Dans sa plaidoirie, Me Leclerc déclare que la question du contradictoire est absurde dans la mesure où l’on se situe sur le terrain du politique : devrait-on contacter les dirigeants chinois ou iraniens avant de parler de ce qui se passe dans leurs pays ? Le rapport est fondé sur des documents qui émanent d’institutions sérieuses, il s’entoure de maintes précautions, sans prétendre à l’exhaustivité ni à une pleine qualité scientifique. À l’appui de ses accusations à l’encontre du régime équato-guinéen, Jean Merckaert et Antoine Dulin rappellent qu’ils s’appuient notamment sur des rapports du Sénat américain, de l’Onu, du département d’État américain, ou encore de l’organisation de défense des droits de l’homme Human Rights Watch, qui font état, encore récemment, de la pratique régulière de la torture. L’avocat insiste aussi sur l’ampleur du travail mené par le CCFD dans une soixantaine de pays, aux côtés des plus pauvres, dans un souci de justice, de transparence et de liberté. Pour lui, cette poursuite a pour but de faire taire ceux qui osent parler au nom des droits de l’homme. Jean Merckaert surenchérit en citant le cas de Bruno Ossébi, journaliste franco-congolais mort début 2009, vraisemblablement assassiné pour avoir voulu se constituer partie civile dans l’affaire des biens mal acquis. Selon lui, avec ce rapport le CCFD se fait le porte-parole d’une société civile africaine muselée. Une condamnation serait la victoire de la censure, dont la Guinée équatoriale s’est fait une spécialité puisqu’elle était classée au 4e rang des pays pratiquant la censure en 2006, derrière l’Afghanistan ou la Birmanie, par le Comité de protection des journalistes (CPJ).

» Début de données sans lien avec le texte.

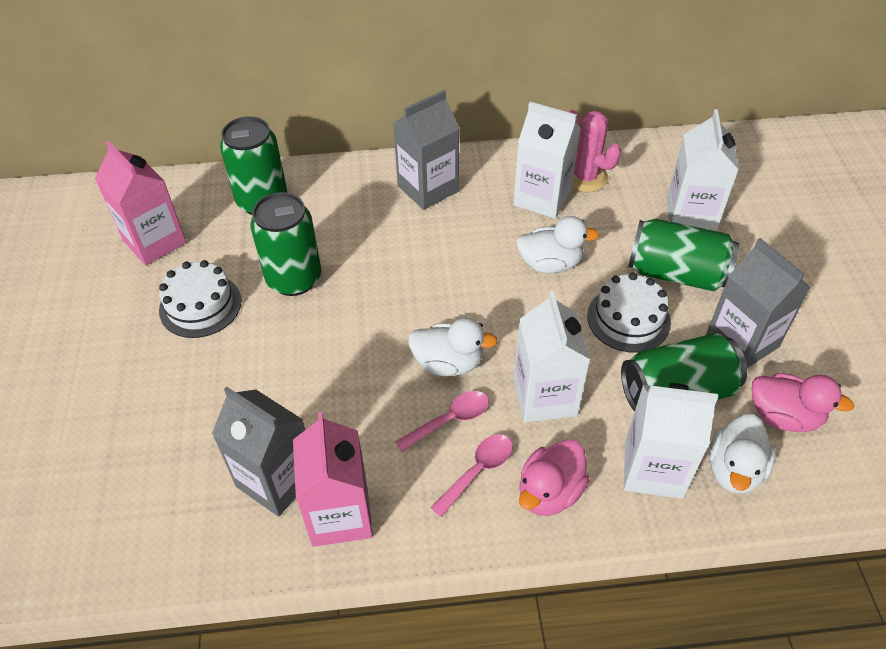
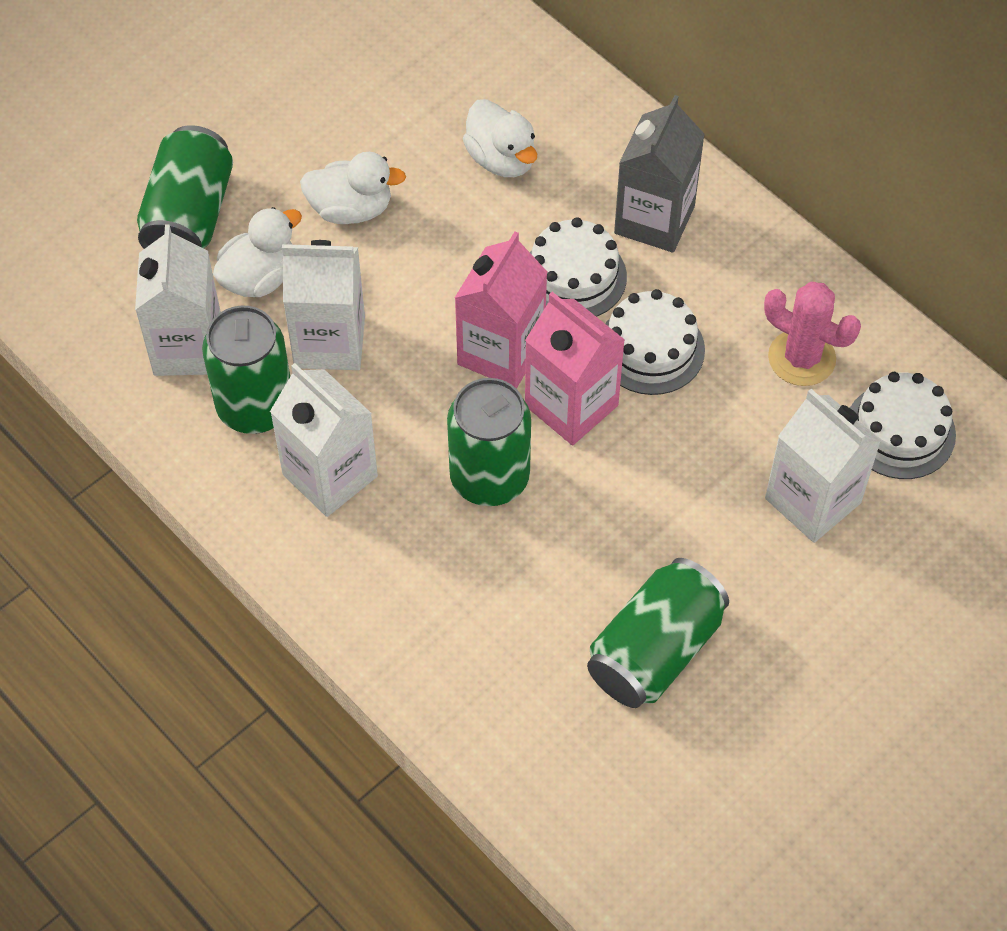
grey carton: [212,387,305,517] [393,90,460,210] [706,238,811,368] = 3 -> [614,95,705,252] = 1
pink duck: [519,439,590,516] [752,373,854,432] = 2 -> none = 0
pink spoon: [395,391,489,452] [431,434,513,517] = 2 -> none = 0
white cake: [159,260,241,338] [587,273,671,353] = 2 -> [530,217,627,317] [605,289,705,395] [850,372,956,479] = 3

Pour le procureur, l’enjeu est d’abord de savoir si les prévenus peuvent plaider la bonne foi. Elle note l’absence d’animosité personnelle du CCFD à l’égard du plaignant, la légitimité du but poursuivi et la prudence de l’expression. Le principal point d’attention, à ses yeux, sur lequel elle invite la chambre à trancher, est de savoir si les rédacteurs du rapport devaient se contenter des pièces utilisées ou s’ils auraient dû aller plus avant dans leur enquête. Verdict le 16 septembre.
NDLR : Le 16 septembre, le délibéré a été prorogé au 30 septembre 2011.